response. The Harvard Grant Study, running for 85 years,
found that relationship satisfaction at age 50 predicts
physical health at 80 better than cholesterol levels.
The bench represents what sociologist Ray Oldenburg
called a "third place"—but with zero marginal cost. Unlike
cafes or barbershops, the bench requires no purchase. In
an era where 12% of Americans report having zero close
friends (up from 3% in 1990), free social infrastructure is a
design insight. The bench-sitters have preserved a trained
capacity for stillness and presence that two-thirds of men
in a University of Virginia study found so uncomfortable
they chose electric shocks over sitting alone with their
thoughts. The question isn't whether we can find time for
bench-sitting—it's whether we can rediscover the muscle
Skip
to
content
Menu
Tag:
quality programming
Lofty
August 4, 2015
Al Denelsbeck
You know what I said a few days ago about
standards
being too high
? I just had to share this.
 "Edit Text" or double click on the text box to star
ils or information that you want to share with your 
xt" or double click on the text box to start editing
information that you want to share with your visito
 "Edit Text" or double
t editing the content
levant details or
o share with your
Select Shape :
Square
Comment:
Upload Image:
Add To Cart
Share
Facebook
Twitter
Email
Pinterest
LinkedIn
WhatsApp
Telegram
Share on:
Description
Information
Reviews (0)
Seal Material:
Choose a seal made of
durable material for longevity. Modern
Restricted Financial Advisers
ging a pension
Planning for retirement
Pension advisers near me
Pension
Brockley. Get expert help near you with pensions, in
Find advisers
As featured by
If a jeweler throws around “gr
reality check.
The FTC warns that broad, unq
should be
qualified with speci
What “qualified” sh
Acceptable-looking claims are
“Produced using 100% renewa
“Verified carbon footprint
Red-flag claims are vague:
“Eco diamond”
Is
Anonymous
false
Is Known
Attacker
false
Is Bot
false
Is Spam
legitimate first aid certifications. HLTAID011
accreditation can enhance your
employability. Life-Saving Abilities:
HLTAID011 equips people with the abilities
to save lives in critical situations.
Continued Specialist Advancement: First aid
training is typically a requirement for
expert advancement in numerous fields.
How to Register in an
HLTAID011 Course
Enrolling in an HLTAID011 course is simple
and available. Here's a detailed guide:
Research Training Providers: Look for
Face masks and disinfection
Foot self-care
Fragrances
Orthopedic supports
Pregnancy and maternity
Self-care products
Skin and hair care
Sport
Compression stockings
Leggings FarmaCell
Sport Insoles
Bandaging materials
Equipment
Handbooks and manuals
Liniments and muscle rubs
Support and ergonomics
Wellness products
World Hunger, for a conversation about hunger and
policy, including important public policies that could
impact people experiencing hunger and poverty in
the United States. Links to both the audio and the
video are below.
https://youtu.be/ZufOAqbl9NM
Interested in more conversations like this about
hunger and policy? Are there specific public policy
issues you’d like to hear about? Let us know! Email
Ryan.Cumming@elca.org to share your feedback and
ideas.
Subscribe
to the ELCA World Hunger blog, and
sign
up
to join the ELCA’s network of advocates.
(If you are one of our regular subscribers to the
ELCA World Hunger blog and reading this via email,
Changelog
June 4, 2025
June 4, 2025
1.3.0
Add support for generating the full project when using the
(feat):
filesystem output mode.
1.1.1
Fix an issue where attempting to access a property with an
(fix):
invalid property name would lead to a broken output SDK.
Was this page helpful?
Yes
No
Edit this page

+ + + + +

What to work on
Please pull the text from each of the items above and reproduce it word for word, line by line.

Written solution
response. The Harvard Grant Study, running for 85 years,
found that relationship satisfaction at age 50 predicts
physical health at 80 better than cholesterol levels.
The bench represents what sociologist Ray Oldenburg
called a "third place"—but with zero marginal cost. Unlike
cafes or barbershops, the bench requires no purchase. In
an era where 12% of Americans report having zero close
friends (up from 3% in 1990), free social infrastructure is a
design insight. The bench-sitters have preserved a trained
capacity for stillness and presence that two-thirds of men
in a University of Virginia study found so uncomfortable
they chose electric shocks over sitting alone with their
thoughts. The question isn't whether we can find time for
bench-sitting—it's whether we can rediscover the muscle
Skip
to
content
Menu
Tag:
quality programming
Lofty
August 4, 2015
Al Denelsbeck
You know what I said a few days ago about
standards
being too high
? I just had to share this.
 "Edit Text" or double click on the text box to star
ils or information that you want to share with your 
xt" or double click on the text box to start editing
information that you want to share with your visito
 "Edit Text" or double
t editing the content
levant details or
o share with your
Select Shape :
Square
Comment:
Upload Image:
Add To Cart
Share
Facebook
Twitter
Email
Pinterest
LinkedIn
WhatsApp
Telegram
Share on:
Description
Information
Reviews (0)
Seal Material:
Choose a seal made of
durable material for longevity. Modern
Restricted Financial Advisers
ging a pension
Planning for retirement
Pension advisers near me
Pension
Brockley. Get expert help near you with pensions, in
Find advisers
As featured by
If a jeweler throws around “gr
reality check.
The FTC warns that broad, unq
should be
qualified with speci
What “qualified” sh
Acceptable-looking claims are
“Produced using 100% renewa
“Verified carbon footprint
Red-flag claims are vague:
“Eco diamond”
Is
Anonymous
false
Is Known
Attacker
false
Is Bot
false
Is Spam
legitimate first aid certifications. HLTAID011
accreditation can enhance your
employability. Life-Saving Abilities:
HLTAID011 equips people with the abilities
to save lives in critical situations.
Continued Specialist Advancement: First aid
training is typically a requirement for
expert advancement in numerous fields.
How to Register in an
HLTAID011 Course
Enrolling in an HLTAID011 course is simple
and available. Here's a detailed guide:
Research Training Providers: Look for
Face masks and disinfection
Foot self-care
Fragrances
Orthopedic supports
Pregnancy and maternity
Self-care products
Skin and hair care
Sport
Compression stockings
Leggings FarmaCell
Sport Insoles
Bandaging materials
Equipment
Handbooks and manuals
Liniments and muscle rubs
Support and ergonomics
Wellness products
World Hunger, for a conversation about hunger and
policy, including important public policies that could
impact people experiencing hunger and poverty in
the United States. Links to both the audio and the
video are below.
https://youtu.be/ZufOAqbl9NM
Interested in more conversations like this about
hunger and policy? Are there specific public policy
issues you’d like to hear about? Let us know! Email
Ryan.Cumming@elca.org to share your feedback and
ideas.
Subscribe
to the ELCA World Hunger blog, and
sign
up
to join the ELCA’s network of advocates.
(If you are one of our regular subscribers to the
ELCA World Hunger blog and reading this via email,
Changelog
June 4, 2025
June 4, 2025
1.3.0
Add support for generating the full project when using the
(feat):
filesystem output mode.
1.1.1
Fix an issue where attempting to access a property with an
(fix):
invalid property name would lead to a broken output SDK.
Was this page helpful?
Yes
No
Edit this page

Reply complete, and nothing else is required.